What the exercise asks >> Show each line of the items below that contains the word "Gestionar", copying every such line in full. Matching is case-sensitive.

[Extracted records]
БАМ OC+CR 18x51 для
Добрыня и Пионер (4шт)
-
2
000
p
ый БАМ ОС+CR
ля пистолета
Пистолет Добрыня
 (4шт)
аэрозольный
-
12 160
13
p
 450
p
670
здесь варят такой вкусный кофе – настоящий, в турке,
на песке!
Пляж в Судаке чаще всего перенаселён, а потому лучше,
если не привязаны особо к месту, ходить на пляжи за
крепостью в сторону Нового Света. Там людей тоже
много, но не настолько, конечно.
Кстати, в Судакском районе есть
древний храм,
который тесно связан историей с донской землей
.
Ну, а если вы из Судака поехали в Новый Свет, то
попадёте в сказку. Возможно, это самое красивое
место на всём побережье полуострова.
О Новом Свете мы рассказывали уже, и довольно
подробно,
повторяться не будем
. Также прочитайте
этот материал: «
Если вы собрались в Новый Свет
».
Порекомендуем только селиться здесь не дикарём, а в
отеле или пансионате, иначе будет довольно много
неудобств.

---

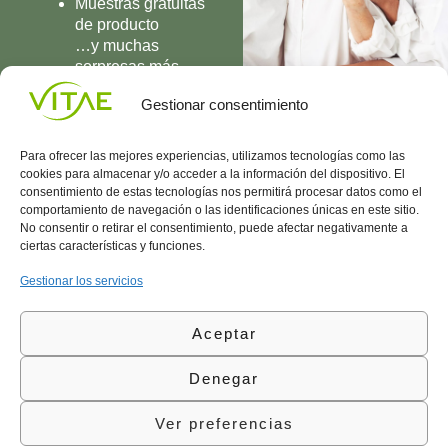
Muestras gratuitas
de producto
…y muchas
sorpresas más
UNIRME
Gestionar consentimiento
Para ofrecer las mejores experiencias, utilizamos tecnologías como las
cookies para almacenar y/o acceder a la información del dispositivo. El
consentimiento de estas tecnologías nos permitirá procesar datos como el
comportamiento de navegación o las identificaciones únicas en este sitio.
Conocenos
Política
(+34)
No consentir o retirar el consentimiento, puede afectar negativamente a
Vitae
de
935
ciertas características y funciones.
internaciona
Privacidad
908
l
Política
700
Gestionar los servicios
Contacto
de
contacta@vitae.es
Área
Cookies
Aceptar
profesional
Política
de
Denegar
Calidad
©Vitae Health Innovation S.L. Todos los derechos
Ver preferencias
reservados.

Task solution >>
Gestionar consentimiento
Gestionar los servicios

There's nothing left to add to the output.